O R(t) está agora nos 1,19 tanto no continente como a nível nacional (era de 1,23)

Os dados sobre a situação nos hospitais mostram que se mantêm 1699 internados devido à doença, dos quais 162 estão em unidades de cuidados intensivos. Há, no entanto, mais 27 424 pessoas que recuperaram da infeção

Também esta sexta-feira foram divulgados os dados do Instituto Nacional de Estatística (INE) sobre a mortalidade, dando conta que a covid-19 foi considerada a causa de morte de 12 004 pessoas em 2021, correspondendo a 9,6 por cento dos 125 032 óbitos registados no ano passado

Em 2021 houve mais 1353 mortes do que em 2020, um aumento de 1,1% e mais 12 741 do que em 2019, ano anterior à pandemia da covid-19, representando um aumento de 11,3%

No ano de 2020 tinham morrido 6972 pessoas com covid-19, correspondendo a 5,6% do total de 123 679 óbitos

Em dezembro de 2021, o número de mortes atribuídas à covid-19 diminuiu quase 80% em relação ao que se verificou em dezembro de 2020.
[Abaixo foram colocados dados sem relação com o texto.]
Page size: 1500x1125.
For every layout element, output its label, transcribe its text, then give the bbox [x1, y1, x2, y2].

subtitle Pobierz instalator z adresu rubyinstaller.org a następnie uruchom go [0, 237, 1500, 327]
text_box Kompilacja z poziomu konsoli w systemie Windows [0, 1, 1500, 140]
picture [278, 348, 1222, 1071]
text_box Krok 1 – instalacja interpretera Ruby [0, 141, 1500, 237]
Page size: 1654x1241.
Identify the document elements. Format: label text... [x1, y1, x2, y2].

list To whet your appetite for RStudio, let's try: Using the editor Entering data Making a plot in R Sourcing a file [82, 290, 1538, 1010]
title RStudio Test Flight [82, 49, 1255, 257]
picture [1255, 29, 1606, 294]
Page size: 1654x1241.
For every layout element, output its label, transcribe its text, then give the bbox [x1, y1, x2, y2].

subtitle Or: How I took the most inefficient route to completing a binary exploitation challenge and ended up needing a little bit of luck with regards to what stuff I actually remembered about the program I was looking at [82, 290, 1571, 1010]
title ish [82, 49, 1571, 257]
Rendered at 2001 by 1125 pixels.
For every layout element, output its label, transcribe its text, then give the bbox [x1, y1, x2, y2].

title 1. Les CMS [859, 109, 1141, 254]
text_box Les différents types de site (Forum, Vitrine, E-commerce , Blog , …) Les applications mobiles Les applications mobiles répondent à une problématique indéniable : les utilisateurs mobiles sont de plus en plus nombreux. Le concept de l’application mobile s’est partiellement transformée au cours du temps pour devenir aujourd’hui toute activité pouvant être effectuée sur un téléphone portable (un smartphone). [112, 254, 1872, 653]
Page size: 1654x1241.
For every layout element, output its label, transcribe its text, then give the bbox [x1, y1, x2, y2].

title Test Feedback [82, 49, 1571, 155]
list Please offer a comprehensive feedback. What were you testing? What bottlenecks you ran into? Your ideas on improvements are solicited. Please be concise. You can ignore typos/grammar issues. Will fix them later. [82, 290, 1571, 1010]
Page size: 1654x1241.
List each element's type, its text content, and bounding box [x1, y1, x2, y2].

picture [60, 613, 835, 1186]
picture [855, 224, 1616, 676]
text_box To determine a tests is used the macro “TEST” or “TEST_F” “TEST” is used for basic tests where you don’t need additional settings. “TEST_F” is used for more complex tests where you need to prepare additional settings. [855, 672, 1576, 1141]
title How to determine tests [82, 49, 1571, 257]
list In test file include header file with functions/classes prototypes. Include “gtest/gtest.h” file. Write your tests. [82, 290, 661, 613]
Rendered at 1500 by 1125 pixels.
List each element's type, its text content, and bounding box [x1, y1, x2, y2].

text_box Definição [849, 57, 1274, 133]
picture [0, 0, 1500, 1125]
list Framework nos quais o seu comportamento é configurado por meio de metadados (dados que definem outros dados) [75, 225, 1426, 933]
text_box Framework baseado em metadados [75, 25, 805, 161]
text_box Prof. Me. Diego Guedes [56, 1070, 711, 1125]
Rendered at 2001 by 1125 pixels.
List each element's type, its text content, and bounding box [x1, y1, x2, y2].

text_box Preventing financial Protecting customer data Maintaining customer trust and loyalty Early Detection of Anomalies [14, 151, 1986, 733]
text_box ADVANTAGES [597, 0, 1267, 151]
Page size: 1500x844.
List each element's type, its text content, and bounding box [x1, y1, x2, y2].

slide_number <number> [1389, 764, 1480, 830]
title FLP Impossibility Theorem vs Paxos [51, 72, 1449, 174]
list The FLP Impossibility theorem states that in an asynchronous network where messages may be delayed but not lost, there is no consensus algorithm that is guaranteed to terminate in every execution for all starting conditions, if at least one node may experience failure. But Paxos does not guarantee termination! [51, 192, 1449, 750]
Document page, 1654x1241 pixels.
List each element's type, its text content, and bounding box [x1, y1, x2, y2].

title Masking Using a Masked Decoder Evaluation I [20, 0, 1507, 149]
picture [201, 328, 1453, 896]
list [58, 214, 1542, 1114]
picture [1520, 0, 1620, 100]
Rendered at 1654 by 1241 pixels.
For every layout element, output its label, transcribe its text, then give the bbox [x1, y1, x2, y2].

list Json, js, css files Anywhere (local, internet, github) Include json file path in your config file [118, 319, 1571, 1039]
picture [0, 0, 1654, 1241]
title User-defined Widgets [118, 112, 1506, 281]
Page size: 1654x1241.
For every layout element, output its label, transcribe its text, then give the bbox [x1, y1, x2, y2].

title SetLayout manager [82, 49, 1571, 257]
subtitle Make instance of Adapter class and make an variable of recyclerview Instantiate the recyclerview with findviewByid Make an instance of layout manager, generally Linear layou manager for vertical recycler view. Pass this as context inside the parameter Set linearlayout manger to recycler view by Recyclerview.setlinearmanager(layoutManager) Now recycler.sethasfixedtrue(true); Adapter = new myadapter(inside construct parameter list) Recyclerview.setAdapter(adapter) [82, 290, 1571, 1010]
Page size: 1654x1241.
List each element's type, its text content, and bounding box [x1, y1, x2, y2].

No mês passado morreram 518 pessoas com a doença provocada pelo coronavírus SARS-CoV-2 (mais do dobro das 222 que morreram nas mesmas condições no mês anterior), mas muito longe das 2395 cuja morte foi atribuída à covid-19 no mês homólogo de 2020, representando uma redução de 78,3%

Rastreios nas escolas disparam. Saúde pública não tem mãos a medir As escolas reabriram na segunda-feira (10 de janeiro) e, ao segundo dia de aulas, os casos positivos começaram a surgir. Em três dias, só uma unidade de saúde do Norte teve 22 turmas e uma creche inteira para rastrear à covid-19.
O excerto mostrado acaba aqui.